Okuma Metni —
Bu nedenle Kanun-i Esasi’nin yeni biçimi bazı yazarlarca “1909
Anayasası” olarak da adlandırılmaktadır. 1909 değişiklikleri,
1876 Anayasası’nın ilk biçiminden farklı olarak, padişahın
tek taraflı iradesiyle değil, parlamentonun girişimi ve katılımıyla
gerçekleştirilmiştir. Artık Bu düzenlemelerle Osmanlı İmparatorluğu’nda
gerçek anlamda anayasal monarşinin benimsendiği söylenebilir. Söz
konusu değişikliklerle padişahın yetkileri önemli ölçüde sınırlanmıştır.
Sadrazamı ve onun seçtiği Heyet-i Vükela üyelerinin Padişah tarafından
atanmasına rağmen, Heyet-i Vükela bireysel ve toplu olarak Meclis-i
Mebusan’a karşı sorumlu tutulmuş; bir konuyu görüşmek için
Padişah’tan izin alma zorunluluğu kaldırılmıştır. Parlamento’nun
Padişah’ın daveti olmaksızın kendiliğinden toplanması ve Padişah’ın
iznine gerek olmadan yasa önerebilmesi mümkün hale getirilmiştir.
Padişah’ın “mutlak veto” yetkisi “geciktirici veto”ya dönüştürülmüştür.
1909 değişiklikleri, Parlamento’nun siyasal sistemde ağırlık
kazanmasını sağlamanın yanı sıra, toplantı ve dernek haklarının
tanınması, basına sansür yasağının konması gibi hak ve özgürlükler
alanını genişletici düzenlemelere de yer vermiştir. Padişah’a
sürgün yetkisi veren hükmün metinden çıkarılması da, hak ve
özgürlüklerin serbestçe kullanılmasını sağlamak açısından
önemli bir adım olmuştur.
1921 Teşkilat-ı
Esasiye Kanunu: Bu Anayasa 24 maddeden oluşan çerçeve bir
anayasadır. “Egemenliğin kayıtsız şartsız millete ait olduğu”
ilkesi ilk kez bu anayasada ifade edilmiştir. Bu hüküm, iktidarın
kaynağında köklü bir dönüşümü göstermesi açısından önemlidir.
Anayasa, millete ait olan bu egemenliğin tek ve gerçek temsilcisi
olarak Büyük Millet Meclisini göstermektedir. Meclis seçimlerinin
iki yılda bir yapılması ve meclisin kendiliğinden her yıl Kasım
başında toplanması öngörülmüştür. Bu Anayasa, yasama ve yürütme
yetkilerinin Parlamento’da toplanmasını öngören “meclis hükümeti”

Gösterilen Kayıtlar —
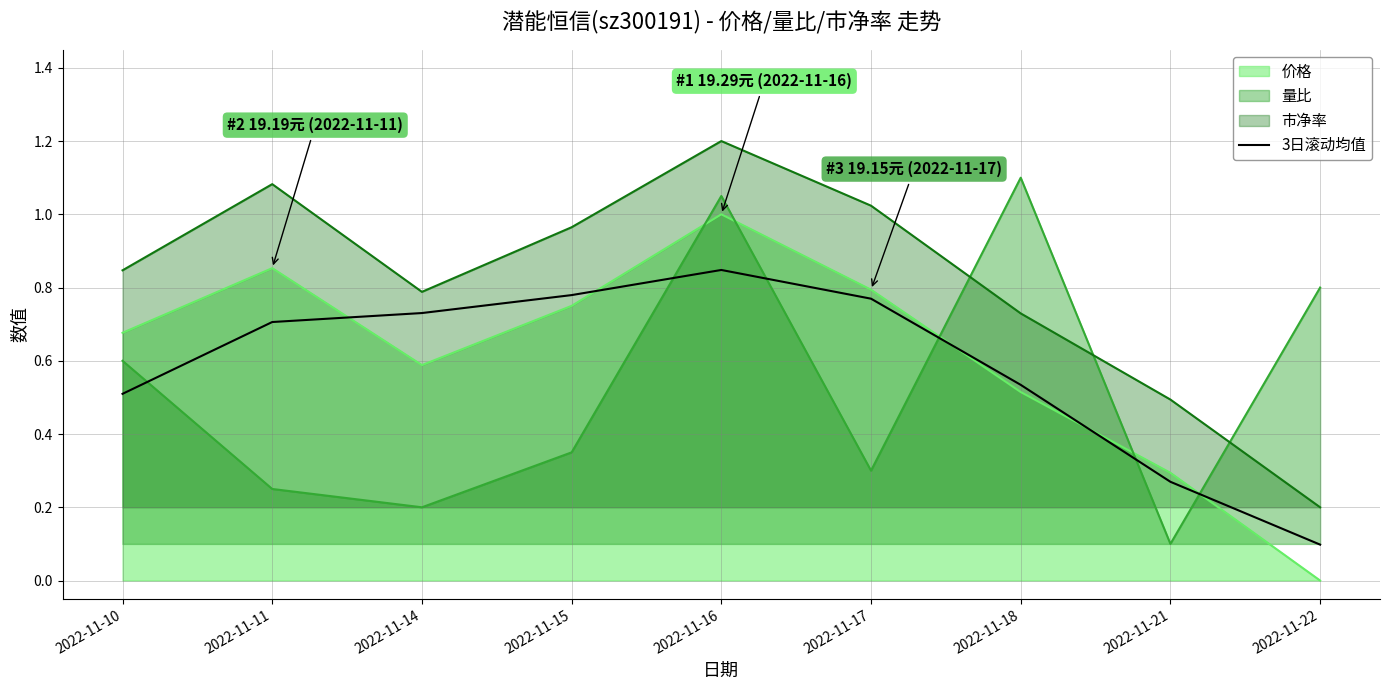

Is it true that 价格 equals -0.7 at 2022-11-22?

False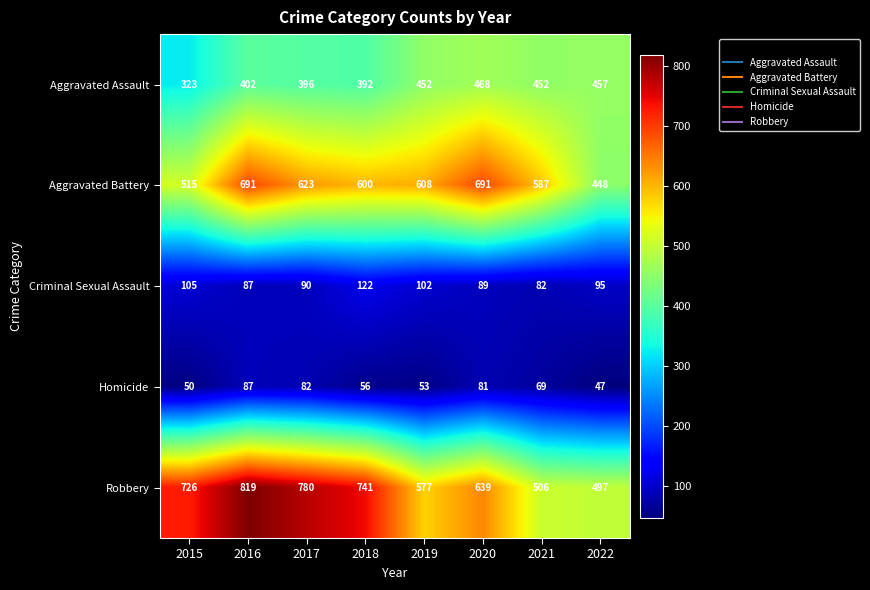

What is the lowest value of the Homicide series?

47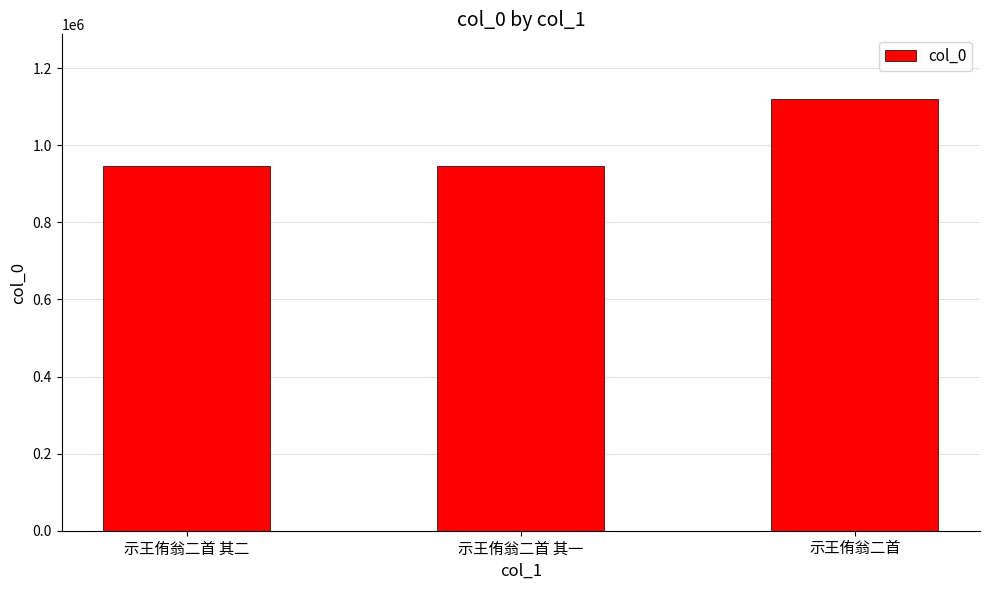

What is the change in value from 示王侑翁二首 其一 to 示王侑翁二首?

+174868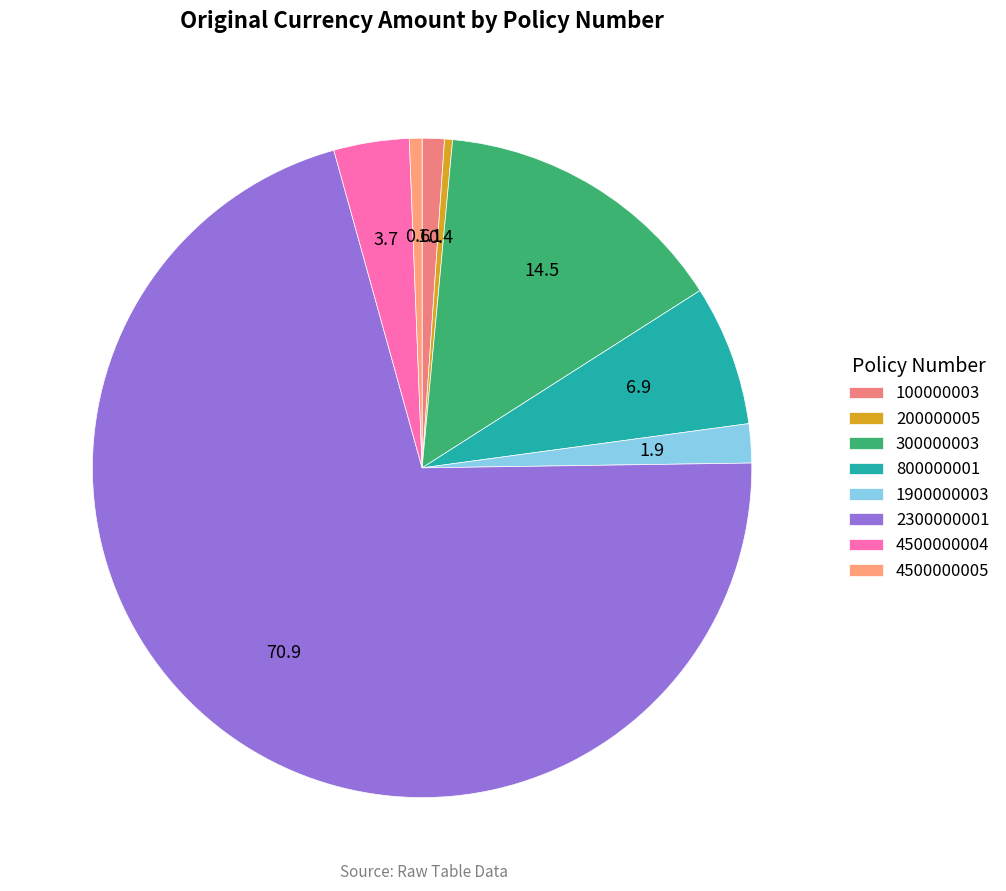

To the nearest percent, what percentage of the pie is 800000001?

7%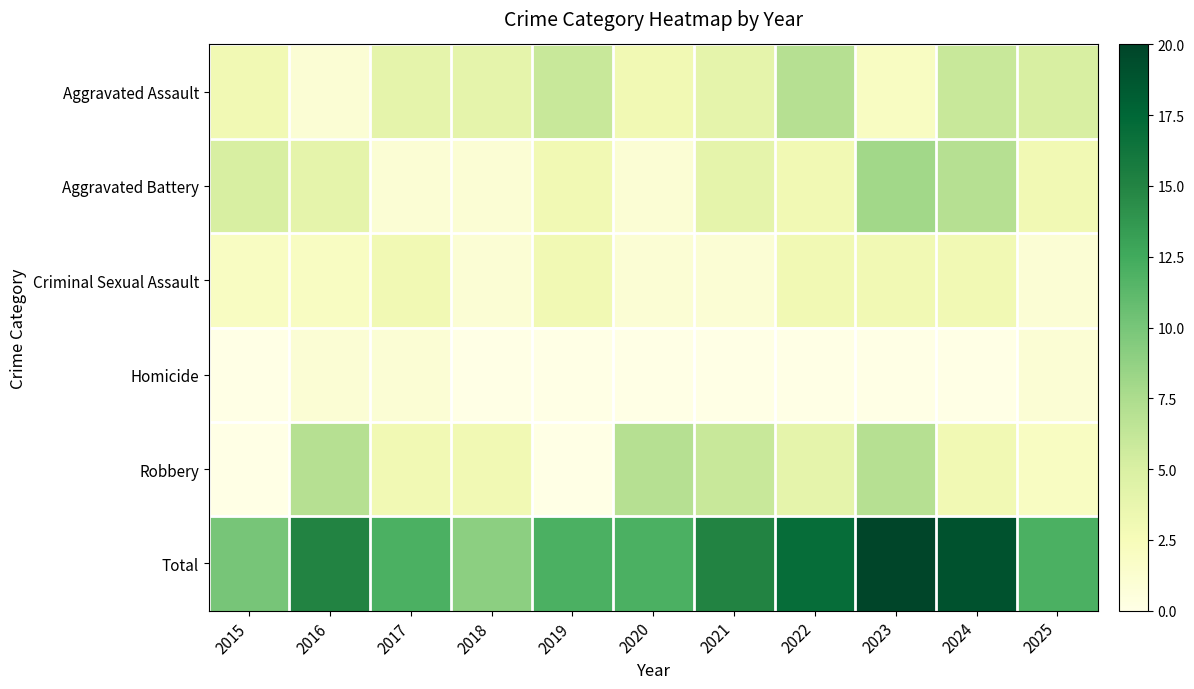

What is the total value across all series at 2015?

20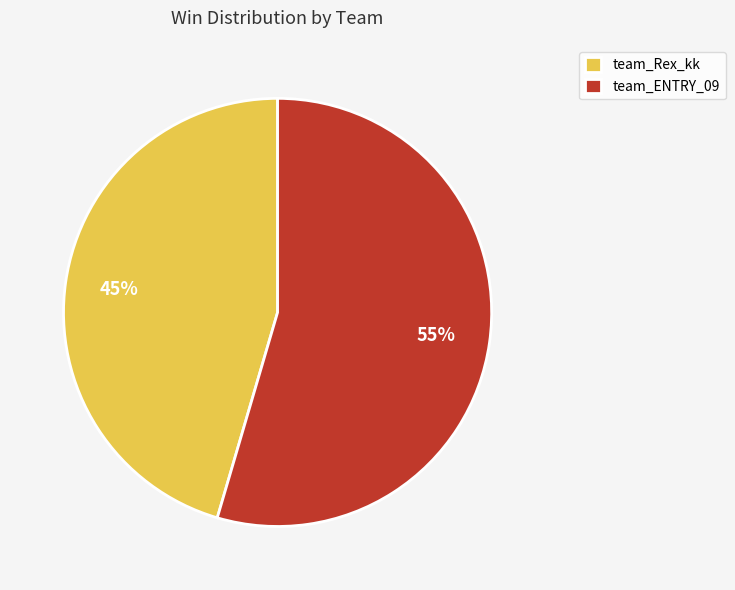

What is the largest slice in the pie chart?

team_ENTRY_09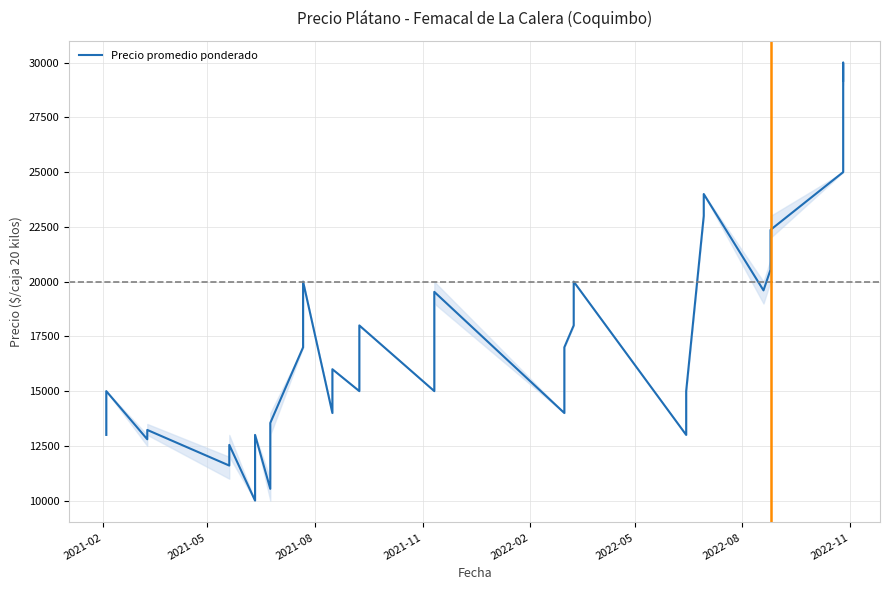

What is the difference between the maximum and second lowest values?

19462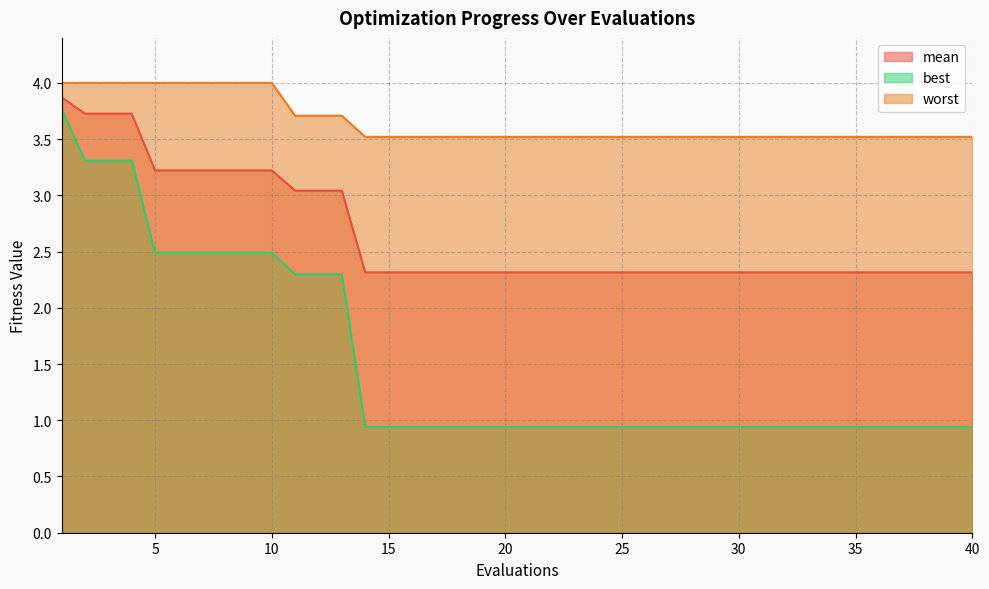

At which category does the chart reach its minimum across all series?

14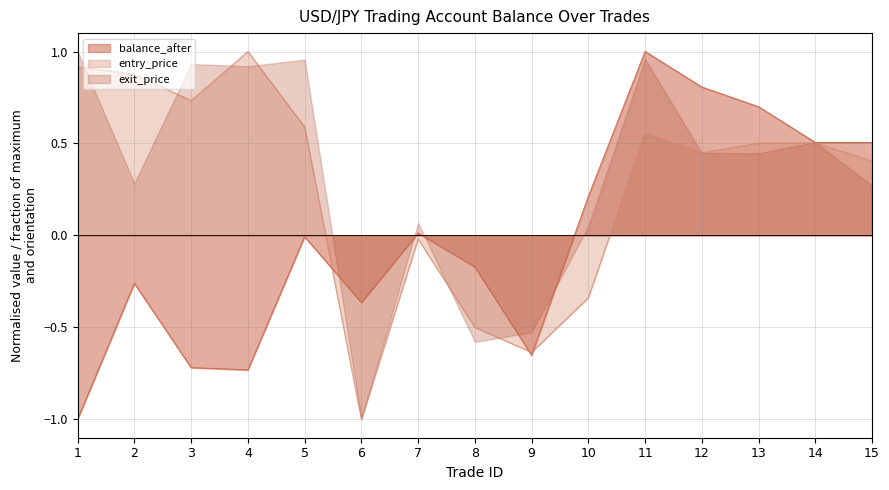

Is it true that entry_price equals 0.6 at 15?

False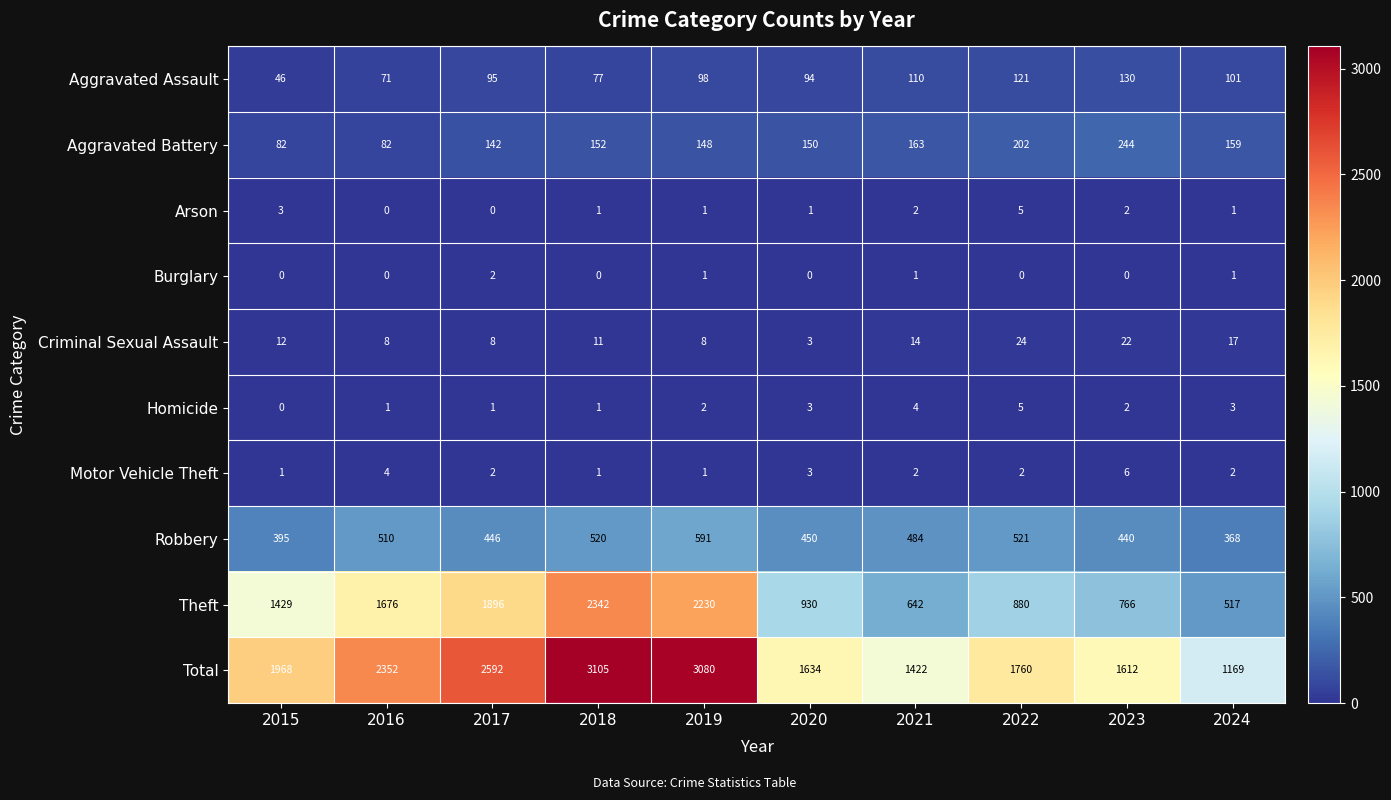

What is the difference between the maximum and minimum values in the Aggravated Battery series?

162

Yapılacak İş — Osmanlı ve Türk anayasalarını anlatan okuma metnini kaldığı yerden sürdürün. Kayıtlar, okuma metninden bağımsız ayrı bir malzemedir.

Görevin Yanıtı —
sistemini benimsemiştir. Buna göre, Meclis kendi içinden bir başkan
seçecektir. Yürütme görevi de, Meclis’in kendi üyeleri arasından
seçtiği İcra Vekilleri Heyeti tarafından yerine getirilecektir.
İcra vekilleri kendi aralarından bir başkan seçmekle birlikte, Meclis
başkanı İcra Vekilleri Heyeti’nin de doğal başkanı olarak tanımlanmıştır.
1921 Teşkilat-ı Esasiye Kanunu, meclis hükümeti sistemine uygun
olarak, ayrı bir devlet başkanlığı makamı öngörmemiştir. Bu
Anayasada nahiye şuraları ve idare heyetlerinin yargısal yetkilerinden
söz eden düzenleme dışında yargı yetkisine de değinilmemiştir.
Buna karşılık, yerinden yönetime yönelik düzenlemeler bu Anayasa’da
geniş yer tutmuştur. Anayasa ülkeyi vilayetlere, kazalara ve nahiyelere
ayırmış; bunlardan vilayet ve nahiyelere tüzel kişilik ve idari
özerklik tanımıştır. 1921 Teşkilat-ı Esasiye Kanunu’nda yapılan
en önemli değişiklik cumhuriyetin ilanıdır.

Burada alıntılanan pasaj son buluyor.